GOOD to know that certain old Glasgow cinema habits die hard.
The Grosvenor Cinema in the West End has put up a message on Facebook: "Could the owner of this piece of clothing found in screen 2 last night please put their sheepish hand up?"
The picture beneath shows a black bra.
Good working order
STEVEN Elder writes in: "My wife left a note on the fridge. It said: 'This isn't working anymore. I'm at the end of my tether. I'm away to stay at my mother's.'
"I opened the fridge. The light came on and the beer was cold. Nothing wrong with the fridge. Nae idea what she's on about."
Going for gold
AT last – there's a minor Olympics backlash stirring on Twitter. People are sick of hearing Olympians say how much work they've put in and going on about the sacrifices they've had to make. What do they want, a bloody medal?

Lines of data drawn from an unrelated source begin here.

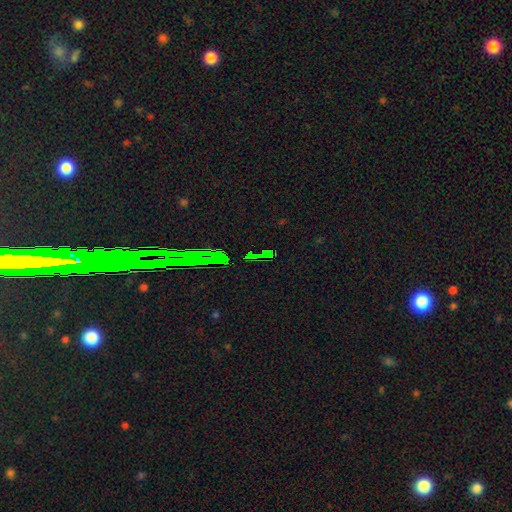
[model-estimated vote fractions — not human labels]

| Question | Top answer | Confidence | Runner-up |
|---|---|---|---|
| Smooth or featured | star or artifact | 73% | smooth (15%) |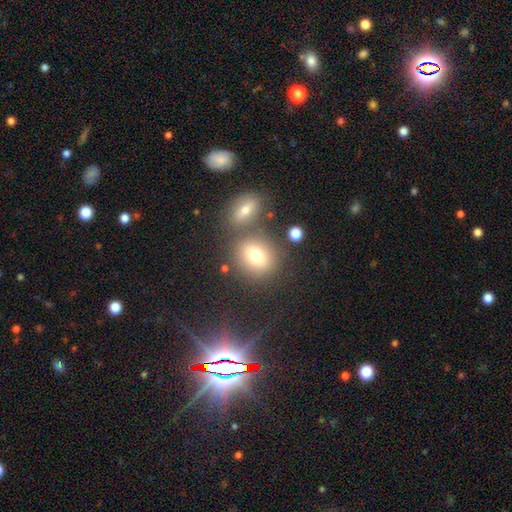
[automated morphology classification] Smooth or featured: smooth — 73% (star or artifact — 14%)
How rounded: round — 61% (in between — 38%)
Merging: none — 67% (merger — 18%)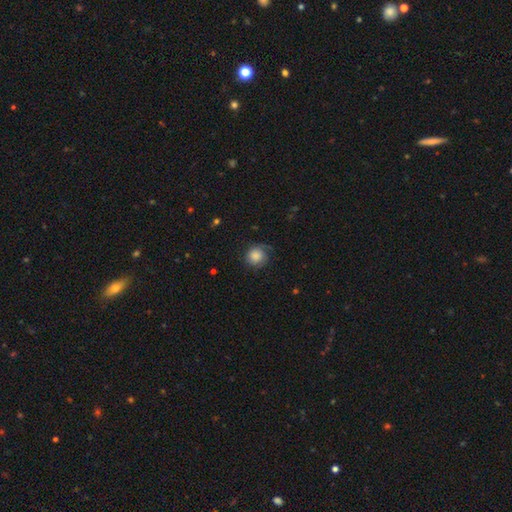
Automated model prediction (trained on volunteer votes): Smooth or featured: smooth — 73% (featured or disk — 19%)
How rounded: round — 87% (in between — 12%)
Merging: none — 67% (minor disturbance — 22%)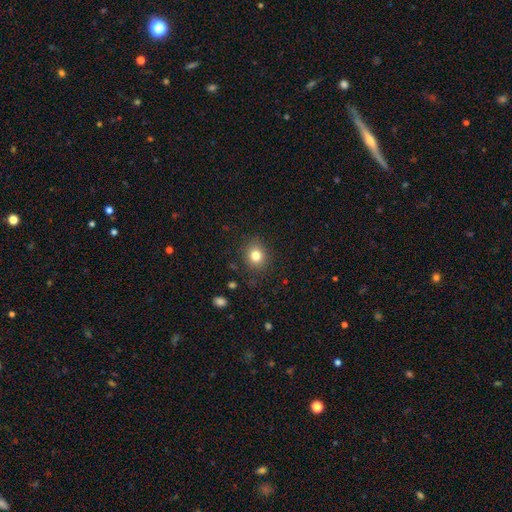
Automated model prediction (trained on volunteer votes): Smooth or featured? Predicted: smooth (p=0.81). How rounded? Predicted: round (p=0.67). Merging? Predicted: none (p=0.86).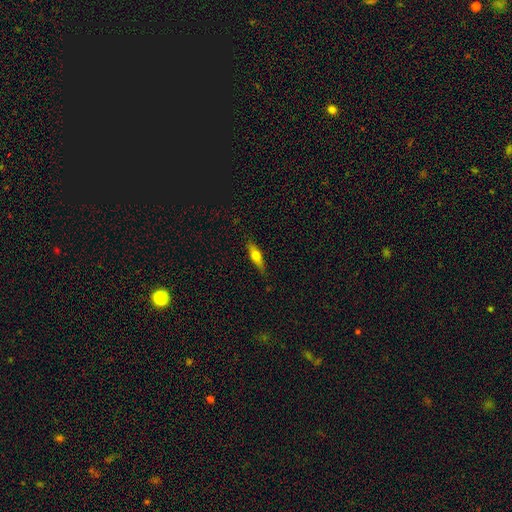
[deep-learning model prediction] Morphology: type=smooth (53%); roundness=cigar-shaped (64%); merging=none (83%).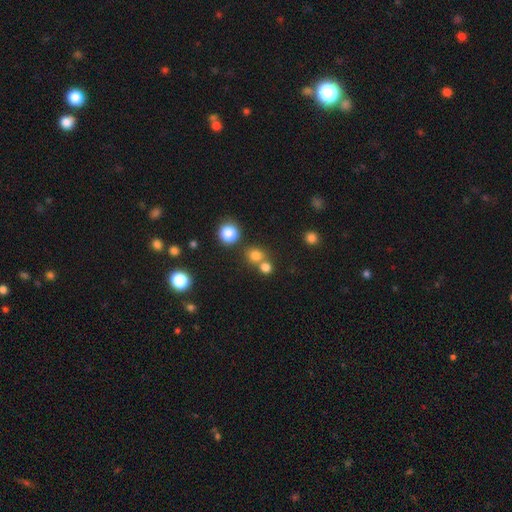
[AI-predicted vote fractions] Overall: smooth (75%). How rounded: round (85%). Merging: none (60%; merger 30%).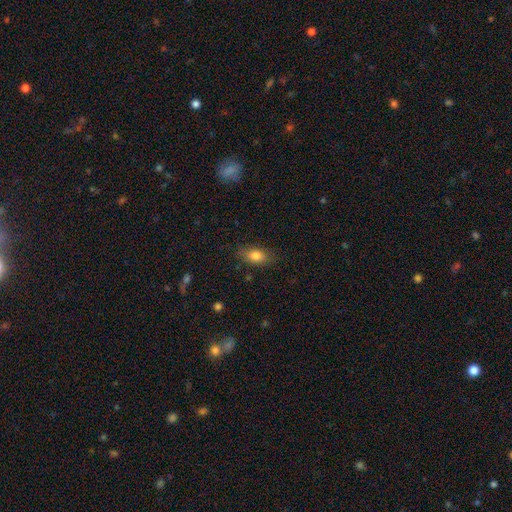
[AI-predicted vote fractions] Smooth or featured: smooth — 80% (featured or disk — 11%)
How rounded: in between — 85% (round — 9%)
Merging: none — 80% (minor disturbance — 15%)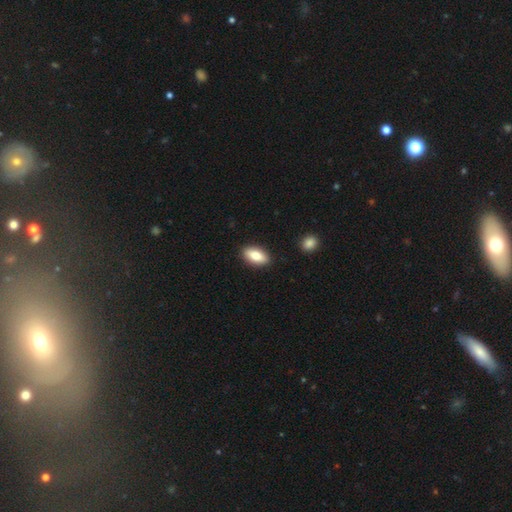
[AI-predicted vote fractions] This appears to be a smooth galaxy with no disk features (79%) that is in between round and cigar-shaped (89%). Merging: none (89%).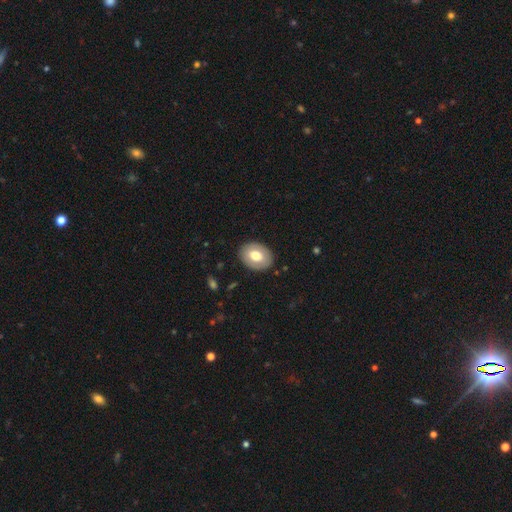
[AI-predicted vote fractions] The model was most divided on "how rounded": in between: 70%, round: 29%, cigar-shaped: 1%. More confident: merging — none (87%); smooth or featured — smooth (67%).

NEDS are shaping up as Scotland's number one export. Our man Down Under gets in touch to ask if we know that there's a Ned Way in the Melbourne suburb of East Cranbourne. What's more, just a Buckfast bottle's throw away there's another street called Wild Scotchman Way. We're sure there's a story there.
On the other hand, maybe they just have a penchant for colourful street names. We also noticed a Flash Dan Drive and a Thunderbolt Drive in the same vicinity.
Take it easy
NICKNAMES. Robert Gibson says: "In Glasgow Airport we had a colleague who was called Kit Kat. Every time he was asked to do a job he was always 'having a break'."
Bob Mackie, recalling Yarrow's yard in the 1960s and 1970s, says there was an apprentice known as Murnie. Ask him to do something he didn't care for and he'd reply "Am 'urnie daein that." Across in the drawing-office, there was a character known as Heid First: largely because his signature on drawings or documents was R Slater. We suspect this one is a Glasgow classic, but it bears repeating.
Jane McKay, meantime, suggests the team leader known as The Boomerang for always saying: "I'll get back to you", and the department head who was nicknamed The Pawnbroker for repeatedly instructing his colleagues: "Just leave it with me."
All hands to the pump
OUR item on Fire Brigade stories prompts Gerard McElroy to relate his personal favourite. There was a big call-out in Glasgow one day and every appliance from around the west of Scotland rushed to help put out the fire. One fireman arrived and jumped off his vehicle. The fireman at the top of the ladder shouted: "Where are you from, mate?"
"Guyana," the man replied.
"That was quick," said the second fireman. "They're not even here from Partick yet."